Jesus was in Jerusalem for the last time before his betrayal and crucifixion. Every way he turned, it seems, he was confronted by one or the other of the sects of the Jews – all wanting to catch him in some contradiction or inconsistency so they could discredit him or worse – find something to charge him with so they could kill him. Matthew tells of one incident during this time that is quite interesting.

But when the Pharisees heard that he had silenced the Sadducees, they gathered together. And one of them, a lawyer, asked him a question to test him. ‘Teacher, which is the great commandment in the Law?”And he said to him, ‘You shall love the Lord your God with all your heart and with all your soul and with all your mind. This is the great and first commandment. And a second is like it: You shall love your neighbor as yourself. On these two commandments depend all the Law and the Prophets.‘” (Matthew 22:35-40).

The Pharisees were a relatively small sect of the Jews who wielded influence far beyond their number would indicate. They were, according to Paul, the “strictest party of our religion.” He should have known. He had been, before his conversion, a member of that party (or sect).

It is worthy of note here that, like all legalists, the Pharisees in spite of being professedly loyal to the law of God, were in fact quite ignorant of the most fundamental truths of that law. They were strict in terms of their interpretation of the law, but had very little comprehension of what the law was all about. They saw only the letter of the law and failed to grasp the principles behind the law and so had completely missed the spirit of it as well.

This was what Jesus was talking about in the sermon on the mount when he told his disciples that

“…unless your righteousness exceeds that of the scribes and Pharisees, you will never enter the kingdom of heaven.” (Matthew 5:20).

“Exceeding” does not mean that his disciples would have to have a superior performance record, but that they would be required to understand and live by the principle behind the words (letter) of the commandments. To illustrate what he meant by their righteousness exceeding that of the scribes and Pharisees, he cites some of the commandments and their sectarian misunderstanding and misapplication of those commands. He deals with anger, lust, divorce, oaths, vengeance and loving one’s enemies. In every instance he goes deeper than their literal – letter-keeping concept into what was in the mind of God in the giving of those laws.

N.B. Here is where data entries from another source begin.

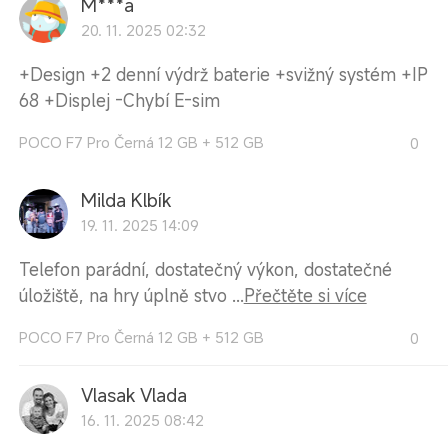
M***a
20. 11. 2025 02:32
+Design +2 denní výdrž baterie +svižný systém +IP
68 +Displej -Chybí E-sim
POCO F7 Pro Černá 12 GB + 512 GB
0
Milda Klbík
19. 11. 2025 14:09
Telefon parádní, dostatečný výkon, dostatečné
úložiště, na hry úplně stvo ...
Přečtěte si více
POCO F7 Pro Černá 12 GB + 512 GB
0
Vlasak Vlada
16. 11. 2025 08:42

When Jesus responded to the lawyer on this occasion, by Mark’s account he began his answer by reciting the “Shema” (Deut. 6:4), “Hear, O Israel: The Lord our God, the Lord is one,” (Mark 12:29), the words that began the morning and evening prayers of the Jewish people. Then in Mark’s account there followed the “greatest commandment.” Thus they had a constant reminder of the one God and of their unique relationship with him.

When God gave the law at Sinai he prefaced the ten commandments by saying…“I am the Lord your God, who brought you out of the land of Egypt, out of the house of slavery.” (Exodus 20:2). God wanted these people to be constantly reminded that he was the source of the law. Divine law is not an arbitrary abstraction. It was not made up out of thin air. It has within it and behind it the person of the one God. It has in evidence within it the very character of the one God. Every time they consciously did something in obedience to God they were to think about him. Obedience was not to be a mechanical, rote performance, but a personal response of a human heart filled with love for the divine.

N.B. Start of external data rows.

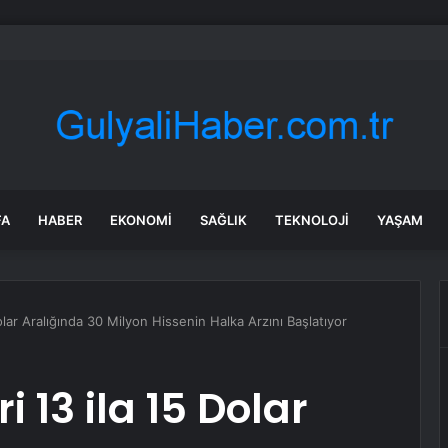
’den Kazakistan çıkarması… İzmir ile üç kent arasında ticaret ve kültür k
FA
HABER
EKONOMI
SAĞLIK
TEKNOLOJI
YAŞAM
olar Aralığında 30 Milyon Hissenin Halka Arzını Başlatıyor
i 13 ila 15 Dolar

While at Sinai Moses told the people, “Do not fear, for God has come to test you, that the fear of him may be before you, that you may not sin.” (Exodus 20:20). Moses first tells the people not to fear because God had come among them that the fear of him may be among them. There is no contradiction in this statement. The scene they were witnessing was enough to cause them to be terror stricken. The mountain shaking, lightening and thunder, smoke and fire and the voice of God in the midst of it all. God wanted them to learn to revere – to respectfully adore him – that they may not sin. It is that same kind of reverence toward God that we must have today in order of fulfill the greatest commandment.

God is a loving God. It is the doing of what he commands in response to that love in spite of our ability to understand what all that obedience entails. We simply do what he commands because he commands us to do it. It is our response to the love of God motivated out of our love for him that he is looking for from us. He is not looking for a response motivated by selfish pride – or abject terror – or any other reason.

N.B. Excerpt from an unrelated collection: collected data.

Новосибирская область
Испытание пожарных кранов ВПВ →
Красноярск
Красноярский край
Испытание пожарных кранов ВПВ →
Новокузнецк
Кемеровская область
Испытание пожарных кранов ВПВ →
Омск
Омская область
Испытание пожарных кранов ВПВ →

Why should we respond to him in love? Obviously, because he first loved us. We are not the originators of love. In fact, a man in sin is quite incapable of a heart filled with love for God. It is only when we have experienced HIS love for us that we can respond in even the feeblest likeness to his love for us. It is only when we know the depth of his love by realizing our own forgiveness that we can love him in return.

By this we know love, that he laid down his life for us, and we ought to lay down our lives for the brothers.” (1 John 3:16).

We also are to love and obey him because he is the source of refuge, strength, glory and all things that are of real, eternal value. Paul says that there is a reward for those who seek what he offers…

He will render to each one according to his works: to those who by patience in well-doing seek for glory and honor and immortality, he will give eternal life; but for those who are self-seeking and do not obey the truth, but obey unrighteousness, there will be wrath and fury.” (Romans 2:6-8).

To attempt to find these things from any other source is idolatry. We must be satisfied in him and with the blessings he supplies us. To be dissatisfied with him or with the blessings he supplies is to hold him in less than first place in our hearts. To do anything for any other reason than to glorify him is to exalt ourselves. Paul, in 1 Cor. 10:31 says “So, whether you eat or drink, or whatever you do, do all to the glory of God.”